Well, I was walking home from Marquinton 'cause I did some homework there. When I reached the only intersection I needed to cross, I was confident that I won't encounter any mishaps 'cause the timing seemed perfect. The signal said go and there weren't too many cars. Only one thing kinda blemished the perfect scenario. Cars blocked the pedestrian crossing. Because of this, I was forced to cross some meter away from the crossing. And then the almost-accident happened. This van hid the view of the other side of the street so I couldn't see if any car was approaching. Walking with momentum from confidence of the seemingly perfect situation, I walked past the van and suddenly, headlights blinded me. I immediately halted and almost lost balance because of shock from the fact that a car almost hit me. For a moment, this eerie, tingling sensation ran through every nerve. I was caught off-guard. After the brief moment of shock, I continued on walking and realized how close I was to knocking on heaven's door. If I took another step or two then this entry wouldn't have been put up and i wouldn't have finished my theology paper for tomorrow. Sheesh, short-term goals lang talaga ang nilagay. Haha.

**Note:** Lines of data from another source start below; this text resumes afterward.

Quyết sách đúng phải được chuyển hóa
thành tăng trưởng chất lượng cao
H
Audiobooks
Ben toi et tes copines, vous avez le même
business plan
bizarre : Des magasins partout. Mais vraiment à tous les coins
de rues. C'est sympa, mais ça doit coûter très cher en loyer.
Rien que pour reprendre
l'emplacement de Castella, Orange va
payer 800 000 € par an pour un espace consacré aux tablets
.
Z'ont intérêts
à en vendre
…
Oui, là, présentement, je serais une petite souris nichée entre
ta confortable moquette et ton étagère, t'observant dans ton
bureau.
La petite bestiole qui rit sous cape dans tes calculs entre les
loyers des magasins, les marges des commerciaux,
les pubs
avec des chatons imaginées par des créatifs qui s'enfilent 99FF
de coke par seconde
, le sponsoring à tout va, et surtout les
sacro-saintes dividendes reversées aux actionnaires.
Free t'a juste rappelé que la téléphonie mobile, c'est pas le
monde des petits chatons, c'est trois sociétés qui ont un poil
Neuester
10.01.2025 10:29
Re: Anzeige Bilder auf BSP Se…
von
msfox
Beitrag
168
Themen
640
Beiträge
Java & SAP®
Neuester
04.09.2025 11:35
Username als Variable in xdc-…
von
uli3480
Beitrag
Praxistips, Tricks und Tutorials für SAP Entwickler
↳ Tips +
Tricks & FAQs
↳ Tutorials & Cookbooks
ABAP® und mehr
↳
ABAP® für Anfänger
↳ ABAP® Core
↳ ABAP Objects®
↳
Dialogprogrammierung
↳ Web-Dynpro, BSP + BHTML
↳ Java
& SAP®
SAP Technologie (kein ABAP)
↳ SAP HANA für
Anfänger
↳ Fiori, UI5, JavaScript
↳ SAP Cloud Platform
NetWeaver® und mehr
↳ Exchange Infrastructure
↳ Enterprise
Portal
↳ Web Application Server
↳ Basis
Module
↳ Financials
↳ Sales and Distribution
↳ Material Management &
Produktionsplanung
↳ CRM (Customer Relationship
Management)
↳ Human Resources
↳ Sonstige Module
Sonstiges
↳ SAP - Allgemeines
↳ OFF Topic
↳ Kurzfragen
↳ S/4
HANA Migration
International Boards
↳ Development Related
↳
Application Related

So why am I writing about this? It's because I've felt the presence of God at that moment. Naks, tumetheo! Seriously, the thing that first popped in my head was how good God was in sparing my life for that moment. Grabe, I could've just been easily trampled by that car but some force or someone held me back. Held me back so that I can continue on with my life. It's these instances that make you see why we should cherish life. It's a precious gift that we should take full use of. And so I remember of the times I tried to break free from my own life by attempting suicide. Pero tapos na iyon. I've told myself to not attempt that anymore. Yes, I still feel bad about my life sometimes but I've promised myself not to resort to that anymore. Cool right?
I've already encountered a handful of near-death experiences in my life. There was the almost terminal stage bout with dengue, the almost car plunging into the sea on our way home from Bicol and the almost fatal crash tricycle ride one school morning. In these times, I could've just been killed in an instant. Well, except for the dengue one. But it seems that God wants me to be here. It seems that He's just trying to somewhat remind me that death is inevitable. There will come a time that I might just collide head on with a car or something. So to avoid regretting and not finishing the things to be done, He reminds me to cherish the life He has given me and make good use of it. And with that, He assures us that we'll always feel His presence whenever he deems we need to feel it like when we stray or cherish the wrong things. God cares for us. Whatever experiences we have in the future, whether they may be near-death or just an ordinary one, we should trust that the outcome is the one best for us and it's all according to a greater plan. His plan.
Human life is very fragile. One swift of blade, one gunshot, one explosion, one skid of tires, one severe allergic reaction and it could all be gone. Love life and live life.